Ich habe in der Vergangenheit schon mal versucht zu verdeutlichen, dass die so genannten Basis-Besucherzahlen am Nürburgring, wie sie in der Vergangenheit mit um 2 Millionen immer genannt wurden, in der Realität leider keine Bestätigung finden. (Lesen Sie in meinem Buch ab Seite 194 die Geschichte „Über Zäune und Zahlen“). Die „Rhein-Pfalz“ schrieb im Januar 2010: “…Im Mainzer Wirtschaftsministerium müssen nicht nur frühere Vorhersagen über Besucherschwärme am Nürburgring korrigiert werden. Offenbar hat die damalige Geschäftsleitung der zu 90 Prozent dem Land gehörenden Nürburgring GmbH unter Walter Kafitz auch die bisherigen Gäste falsch gezählt. Zwei Millionen sollen es gewesen sein, dafür aber ließen sich keine nachprüfbaren Unterlagen finden, sagte ein Sprecher des Ministeriums gestern am Rand der Sitzung des Wirtschaftsausschusses des Landtages.“  – Soweit die „Rhein-Pfalz“.

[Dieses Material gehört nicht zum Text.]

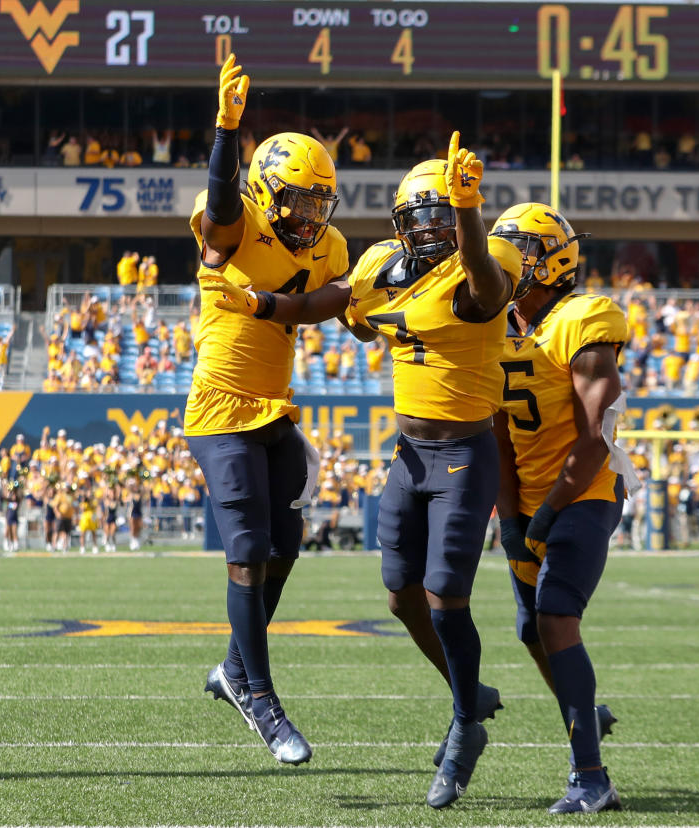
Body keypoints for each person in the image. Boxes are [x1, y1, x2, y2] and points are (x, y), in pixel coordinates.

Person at [201, 131, 520, 807]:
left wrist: (468, 212)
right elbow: (323, 304)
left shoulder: (483, 262)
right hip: (410, 454)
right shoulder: (379, 265)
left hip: (465, 452)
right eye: (424, 215)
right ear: (402, 225)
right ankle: (469, 690)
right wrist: (262, 305)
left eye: (444, 215)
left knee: (443, 593)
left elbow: (485, 294)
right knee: (400, 594)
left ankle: (465, 724)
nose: (433, 227)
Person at [187, 55, 348, 768]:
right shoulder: (238, 221)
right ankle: (261, 698)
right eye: (299, 202)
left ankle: (231, 668)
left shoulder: (332, 247)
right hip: (220, 408)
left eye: (320, 203)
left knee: (287, 545)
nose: (311, 216)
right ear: (266, 191)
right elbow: (221, 201)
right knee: (248, 549)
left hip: (274, 409)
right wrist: (227, 128)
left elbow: (324, 303)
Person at [489, 203, 634, 813]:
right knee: (530, 630)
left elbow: (595, 437)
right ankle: (585, 711)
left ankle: (592, 778)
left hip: (586, 491)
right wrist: (512, 513)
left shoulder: (585, 318)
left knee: (554, 620)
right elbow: (496, 432)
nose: (493, 264)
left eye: (510, 252)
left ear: (550, 262)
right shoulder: (492, 324)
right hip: (526, 495)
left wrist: (546, 512)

Nun ist es mir aber gelungen, zumindest mal an „alte“ interne Aufzeichnungen der Nürburgring GmbH der Jahre 1994 bis 2002 zu kommen, die aber praktisch 2001 enden. Sie bestätigen meine Recherchearbeit und die Ahnung der „Rhein-Pfalz“ und sollten eigentlich zukünftige Investoren (oder solche die es werden wollen) ein wenig vorsichtig machen. (s. Tabelle) – Und ich würde mich freuen, wenn ich in diesem Fall auch dem Wirtschaftsministerium ein wenig helfen könnte. Wenn ich diese Zahlen lese – mit denen Zahlen für verkaufte Karten – den publizierten Besucher-Zahlen gegenüber gestellt werden – wenn mir die jeweiligen Differenzen klar werden, dann fühle ich mich schon betrogen. – Denn so wie hier „gezählt“ wurde, so ging es auch nach dem Jahr 2000 weiter. – Und heute ist es kaum anders als „damals“*. Mit einem Unterschied: Jetzt sind die Zahlen „privat“. (Damals waren sie „amtlich“.) Aber vielleicht gehört das auch zum neuen Konzept, das bis jetzt niemand kennt.

Wilhelm Hahne

*Anmerkung: Natürlich sind die Herren Lindner und Richter nicht für die publizierten Zahlen der Veranstalter verantwortlich zu machen. Aber sie kennen jeweils die Zahl der verkauften Eintrittskarten (wie die Nürburgring GmbH „damals“ auch). Sollten die Herren meine obige Feststellung widerlegen wollen, genügt (über ihre Anwaltskanzlei) die Abgabe einer Eidesstattlichen Erklärung mit den echten Zuschauerzahlen (z.B. Truck GP und 24-Stunden-Rennen) an mich. – Ich werde dann gerne berichten und ergänzend kommentieren.